What you will do:
• a. Reproduce everything in the thread on rational surfaces from "Now I don't" down to "Then $C^2=0$ and $h^0(S,C)=1$.", without changing a single character.
• b. In the thread on rational surfaces, what reason is given for the inequality $-E\cdot K_X\geq 0$? Answer in one to three sentences.

Document passage:
Let $X$ be a smooth rational algebraic surface over $\Bbb{C}$ such that $-K_X$ is effective.
Let $E\subset X$ be a curve such that $E^2=0$.
Is it necessarily true that $h^0(X,\mathcal{O}_X(E))\geq 2$?
Here's where I'm at:
By Serre duality $h^2(X,\mathcal{O}_X(E))=h^0(X,K_X-E)=0$, since $E-K_F$ is effective. Since $X$ is rational, $\chi(X)=1$ and by Riemann-Roch, $h^0(X,\mathcal{O}_X(E))-h^1(X,\mathcal{O}_X(E))=1-\frac{1}{2}E\cdot K_X$.
Since $-K_X$ is effective and $E^2=0$, then $-E\cdot K_X\geq 0$. If $-E\cdot K_X>0$, then necessarily $h^0(X,\mathcal{O}_X(E))\geq 2$.
Now I don't know what to do when $E\cdot K_X=0$.
This is not true, and the counterexample is in fact the same one as for your previous question: let $S$ be the blowup of $\mathbf P^2$ in 9 general points, and let $C$ be the proper transform of the unique cubic through those 9 points.
Then $C^2=0$ and $h^0(S,C)=1$.

Information shown:
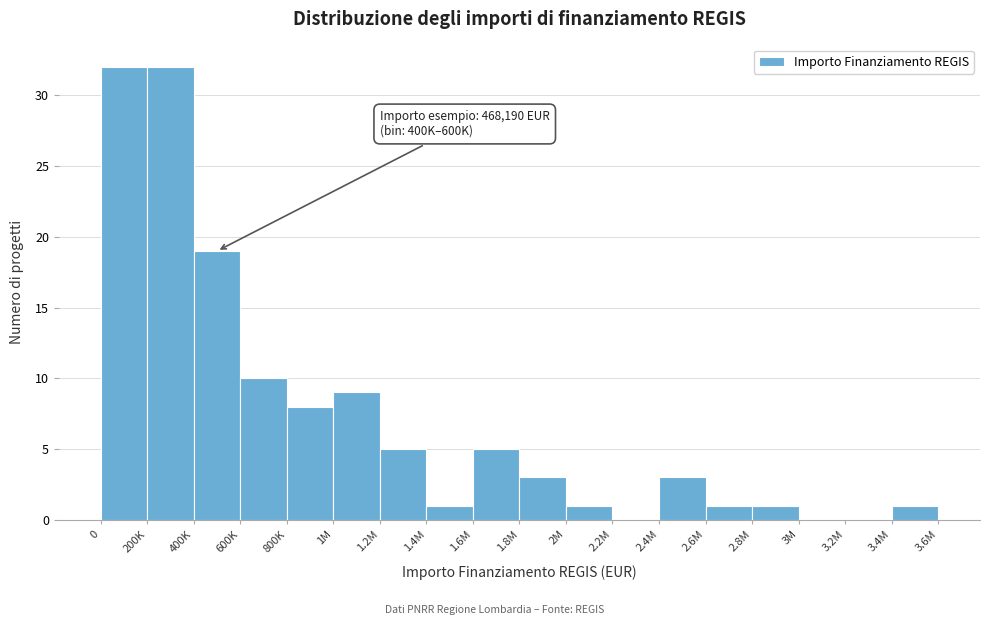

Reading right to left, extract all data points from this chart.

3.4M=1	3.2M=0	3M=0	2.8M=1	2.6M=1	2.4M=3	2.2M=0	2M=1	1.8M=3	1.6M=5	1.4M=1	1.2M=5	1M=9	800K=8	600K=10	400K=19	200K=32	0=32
--
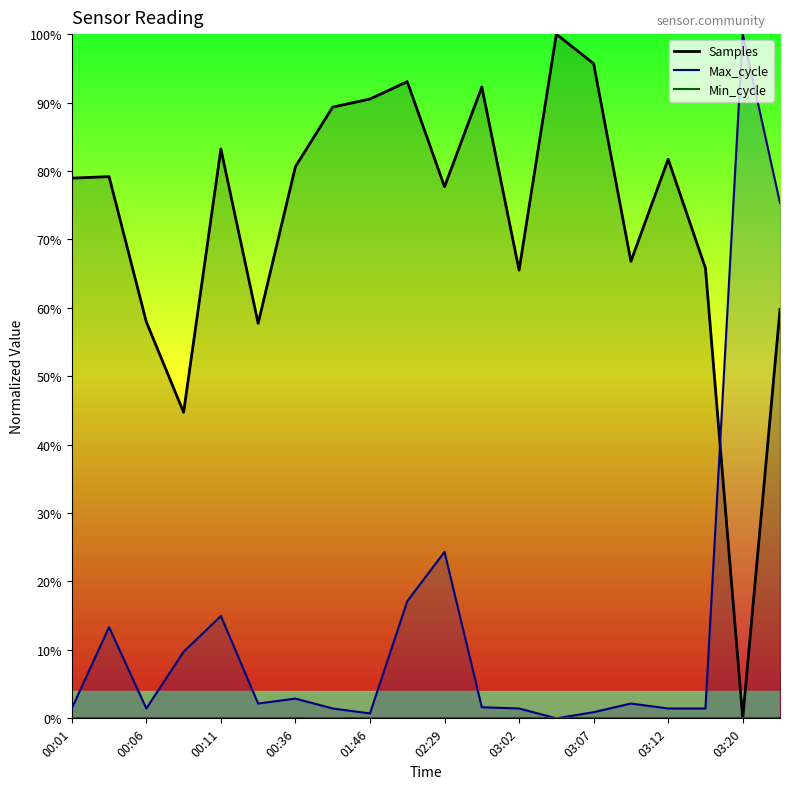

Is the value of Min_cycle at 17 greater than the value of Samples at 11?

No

Results by task:
• a.
Now I don't know what to do when $E\cdot K_X=0$.
This is not true, and the counterexample is in fact the same one as for your previous question: let $S$ be the blowup of $\mathbf P^2$ in 9 general points, and let $C$ be the proper transform of the unique cubic through those 9 points.
Then $C^2=0$ and $h^0(S,C)=1$.

• b. The thread bases the inequality $-E\cdot K_X\geq 0$ on two facts: the class $-K_X$ is effective, and the curve $E$ satisfies $E^2=0$.